In this fictional world, where the presence of a Y chromosome dictates who disappears, a strictly biological definition of “man” is considered a moral wrong. The main characters are horrified by the plight of the transgender women who are swept away (“unjustly condemned”) and sympathetic to the plight of the transgender men who remain (one character is “paralyzed by the idea that transgender people were still around”).
But even if Newman’s novel had “erased” transgender people, it does not deserve to be denounced en bloc. Fiction was not meant to be subjected to some sort of test of moral purity.
“There seems to be a misunderstanding about what fiction or literature is for,” Lauren Hough said in a phone interview. Hough — for those who didn’t brave the storm on Twitter’s “The Men” — is the author of “Leaving Isn’t the Hardest Thing,” a memoir whose Lambda Award nomination was overturned when she forcefully defended Newman’s novel on Twitter. “People seem to want books to be good or bad, rather than exploring a question. Now no one can play that thought experiment again.
Yet Hough, whose memoir details the author’s experience growing up in a sex cult and her subjection to abuse, rape and homophobia, has no regrets about stepping into the fray. “It happened in the literary world,” she said. “If you don’t defend literature, then what’s the point?”
How bitterly ironic that a dystopian fantasy brought together a grim reality. In this scary new world, books are decried in hasty tweets, without even being read, because of perceived thoughtcrimes on the part of the author.

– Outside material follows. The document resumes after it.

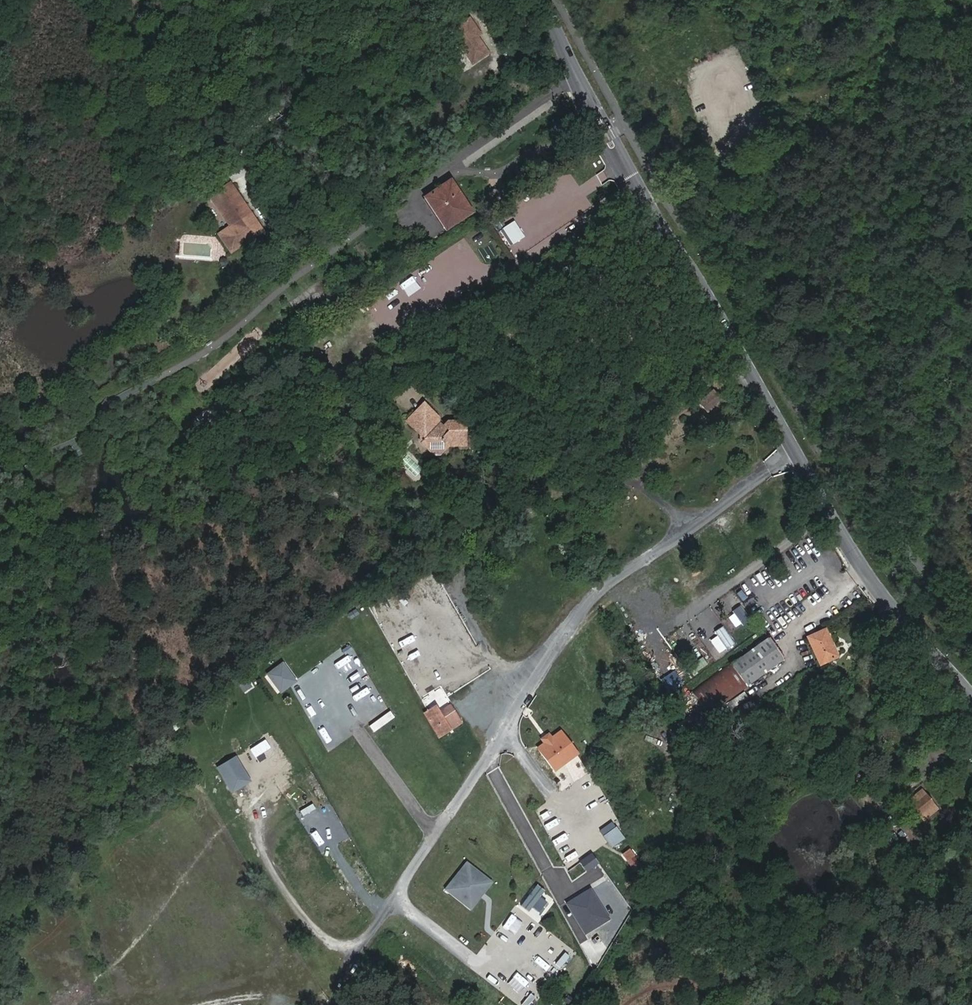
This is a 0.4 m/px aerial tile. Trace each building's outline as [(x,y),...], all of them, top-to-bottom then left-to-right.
[(704,24),(719,17),(714,9),(700,16),(704,24)] [(449,34),(471,66),(487,55),(476,38),(479,36),(468,20),(449,34)] [(718,24),(708,26),(710,36),(720,34),(718,24)] [(489,178),(488,189),(500,190),(501,179),(489,178)] [(449,179),(423,197),(444,229),(470,212),(449,179)] [(233,227),(218,237),(233,258),(267,234),(233,185),(214,199),(233,227)] [(285,234),(276,246),(288,254),(297,242),(285,234)] [(444,255),(430,262),(437,275),(450,268),(444,255)] [(406,279),(393,288),(401,300),(414,292),(406,279)] [(372,312),(380,304),(372,296),(364,304),(372,312)] [(519,320),(505,331),(511,340),(525,329),(519,320)] [(715,394),(700,406),(707,414),(721,400),(715,394)] [(424,407),(407,423),(419,435),(421,433),(426,438),(422,443),(430,451),(429,452),(433,457),(441,457),(444,454),(442,453),(447,447),(465,447),(464,423),(448,423),(443,429),(437,424),(434,421),(436,418),(424,407)] [(192,437),(186,440),(193,453),(187,457),(190,462),(203,455),(192,437)] [(193,453),(186,440),(180,444),(187,457),(193,453)] [(422,599),(428,595),(420,583),(414,586),(422,599)] [(808,640),(821,670),(837,662),(824,633),(808,640)] [(769,640),(734,665),(749,686),(784,661),(769,640)] [(281,694),(299,683),(286,662),(268,673),(281,694)] [(734,665),(732,663),(690,692),(708,718),(750,688),(749,686),(734,665)] [(250,680),(240,685),(245,694),(255,688),(250,680)] [(441,713),(436,706),(425,713),(441,738),(452,731),(452,730),(463,723),(452,706),(441,713)] [(320,732),(325,729),(317,716),(311,719),(320,732)] [(655,724),(647,728),(654,742),(662,738),(655,724)] [(557,727),(532,745),(551,771),(576,753),(557,727)] [(256,758),(272,748),(267,739),(250,750),(256,758)] [(240,756),(218,766),(231,793),(252,783),(240,756)] [(848,771),(836,777),(843,789),(854,783),(848,771)] [(939,812),(924,794),(909,806),(925,824),(939,812)] [(597,830),(610,847),(623,838),(610,821),(597,830)] [(627,865),(636,860),(628,847),(619,853),(627,865)] [(463,860),(441,889),(469,911),(491,882),(463,860)] [(582,934),(607,919),(588,887),(563,902),(582,934)] [(559,967),(567,955),(561,951),(553,963),(559,967)]
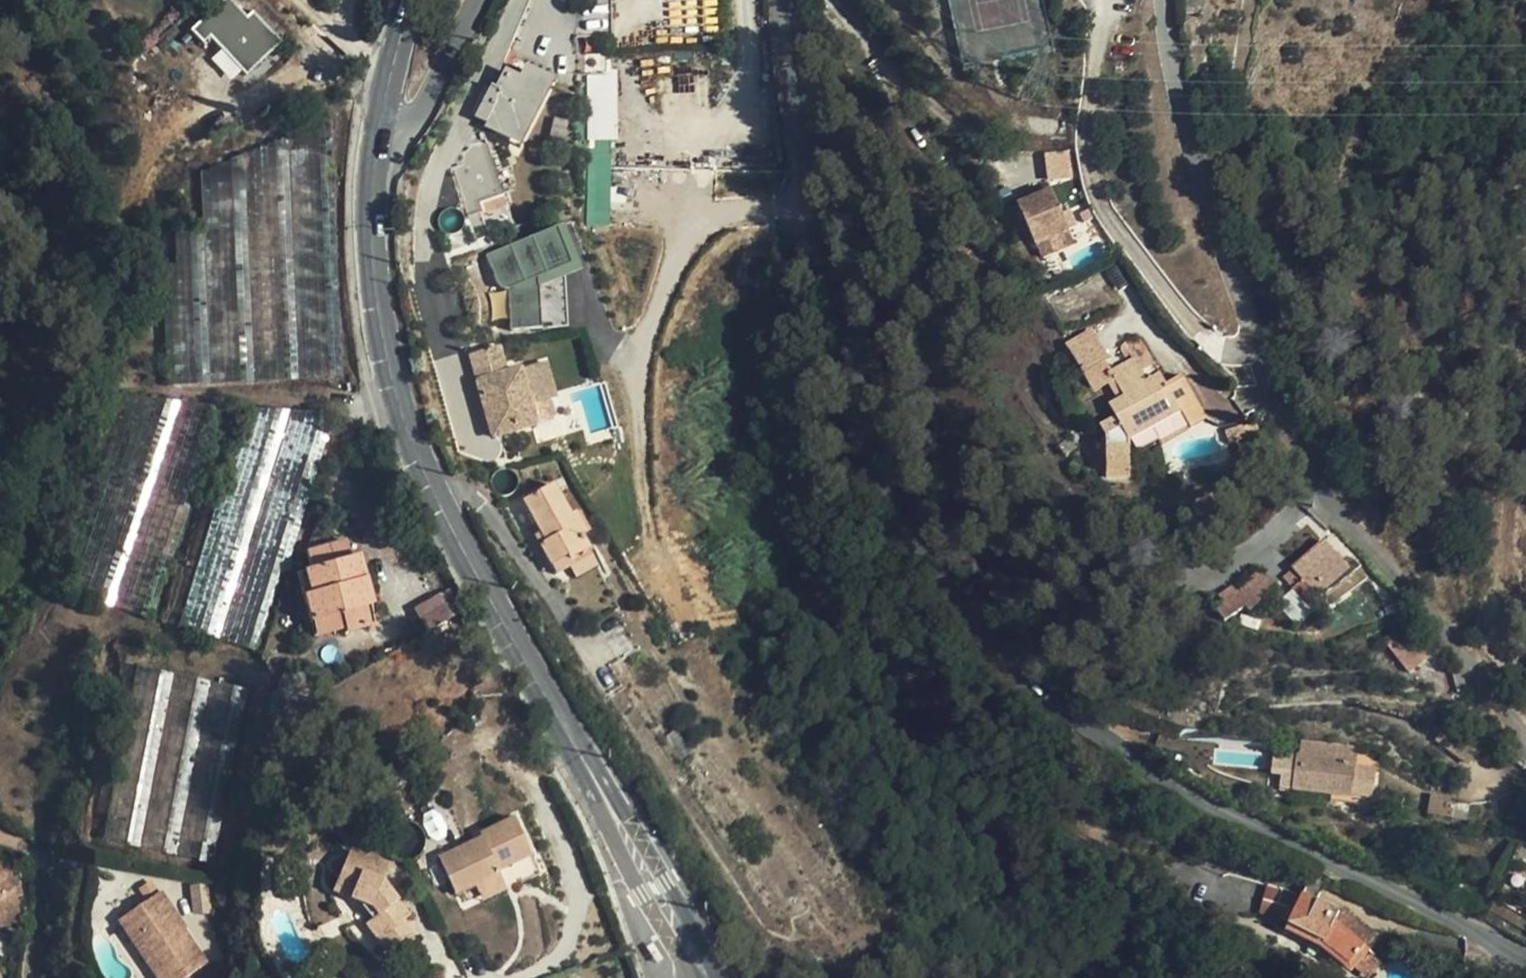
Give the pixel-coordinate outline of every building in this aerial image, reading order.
[(239,0),(220,0),(189,29),(237,80),(278,41),(239,0)] [(610,0),(583,0),(583,30),(599,29),(599,37),(610,37),(610,0)] [(1221,0),(1201,0),(1200,11),(1220,14),(1221,0)] [(588,53),(588,69),(606,69),(606,53),(588,53)] [(588,69),(587,138),(618,137),(618,69),(606,69),(588,69)] [(506,75),(500,90),(496,97),(492,94),(480,116),(492,122),(489,127),(517,141),(547,82),(527,72),(521,83),(506,75)] [(496,97),(500,90),(491,85),(487,92),(492,94),(496,97)] [(612,170),(614,141),(589,141),(589,169),(612,170)] [(468,217),(483,212),(480,202),(504,195),(486,143),(449,154),(468,217)] [(612,170),(589,169),(587,205),(611,206),(612,170)] [(1036,197),(1015,206),(1032,246),(1068,232),(1047,186),(1033,191),(1036,197)] [(507,208),(504,195),(480,202),(483,212),(483,215),(507,208)] [(611,206),(587,205),(586,225),(611,226),(611,206)] [(487,248),(513,331),(548,320),(537,284),(583,270),(568,223),(487,248)] [(1068,232),(1032,246),(1035,254),(1071,240),(1068,232)] [(592,237),(593,246),(607,245),(607,235),(592,237)] [(1068,347),(1083,374),(1105,361),(1108,359),(1093,333),(1068,347)] [(1131,355),(1125,343),(1121,346),(1121,348),(1121,351),(1126,358),(1131,355)] [(470,354),(477,381),(493,438),(536,426),(531,406),(549,401),(555,399),(545,361),(506,373),(498,347),(470,354)] [(1147,351),(1133,359),(1140,371),(1154,363),(1147,351)] [(1182,411),(1154,363),(1140,371),(1133,359),(1111,372),(1106,374),(1110,381),(1113,379),(1115,381),(1124,397),(1117,400),(1109,406),(1115,417),(1100,426),(1107,438),(1106,463),(1130,463),(1129,441),(1182,411)] [(1106,374),(1111,372),(1105,361),(1083,374),(1094,393),(1108,385),(1115,381),(1113,379),(1110,381),(1106,374)] [(1117,400),(1124,397),(1115,381),(1108,385),(1117,400)] [(531,406),(536,426),(554,421),(549,401),(531,406)] [(298,499),(309,415),(263,409),(252,502),(225,498),(221,526),(220,526),(218,539),(273,546),(279,497),(298,499)] [(1130,472),(1130,463),(1106,463),(1106,473),(1130,472)] [(570,561),(589,551),(581,536),(585,534),(574,514),(570,517),(553,485),(523,500),(540,532),(535,536),(551,566),(567,557),(570,561)] [(1349,569),(1324,541),(1283,578),(1292,590),(1307,607),(1349,569)] [(319,569),(304,570),(309,623),(340,620),(340,625),(363,623),(363,616),(371,615),(366,565),(360,565),(358,548),(318,552),(319,569)] [(589,551),(570,561),(567,562),(570,569),(576,579),(597,568),(589,551)] [(556,576),(570,569),(567,562),(570,561),(567,557),(551,566),(556,576)] [(1263,573),(1236,594),(1238,596),(1246,606),(1251,612),(1276,589),(1263,573)] [(444,593),(415,604),(424,628),(453,617),(444,593)] [(1225,622),(1246,606),(1238,596),(1218,612),(1225,622)] [(1358,760),(1297,754),(1292,791),(1354,797),(1354,802),(1360,803),(1361,795),(1354,795),(1358,760)] [(495,832),(451,850),(466,887),(487,879),(490,886),(514,876),(507,858),(517,854),(520,860),(544,851),(528,813),(493,827),(495,832)] [(402,856),(361,844),(352,873),(371,879),(367,892),(375,894),(416,943),(434,928),(420,911),(426,906),(397,871),(402,856)] [(1315,870),(1304,893),(1317,900),(1328,877),(1315,870)] [(371,879),(352,873),(348,886),(367,892),(371,879)] [(514,876),(490,886),(494,894),(518,884),(514,876)] [(138,877),(94,905),(124,952),(132,947),(147,972),(181,950),(160,916),(161,915),(138,877)] [(1318,900),(1317,900),(1304,893),(1303,893),(1288,927),(1325,945),(1350,966),(1366,946),(1376,935),(1347,910),(1346,911),(1345,913),(1343,914),(1341,914),(1340,914),(1339,914),(1339,913),(1338,911),(1337,910),(1318,901),(1318,900)] [(1285,921),(1289,906),(1263,899),(1259,914),(1285,921)] [(1366,946),(1350,966),(1364,977),(1371,977),(1385,962),(1366,946)] [(132,947),(124,952),(140,977),(147,972),(132,947)]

Small but determined interest groups can muster a violent force online and unleash scurrilous attacks on ideas they disapprove of or fear, and condemn as too dangerous even to explore.
“I wanted to create a parable of exclusion,” Newman, who describes himself as non-binary, said in a phone interview. “It’s a book about ‘otherness,’ the human tendency to divide people into categories or groups and view our group as real people and other groups as threats to real people.”
Newman said she tends to favor fiction that explores difficult ideas in bold ways: “People shouldn’t always write beautiful books.” What better than literature to examine ideas that can disturb or challenge?
Most people don’t want to live in a world where books are reviled unread and their authors attacked ad hominem for the temerity of writing them.
There is an answer to attacks like these: Read the book.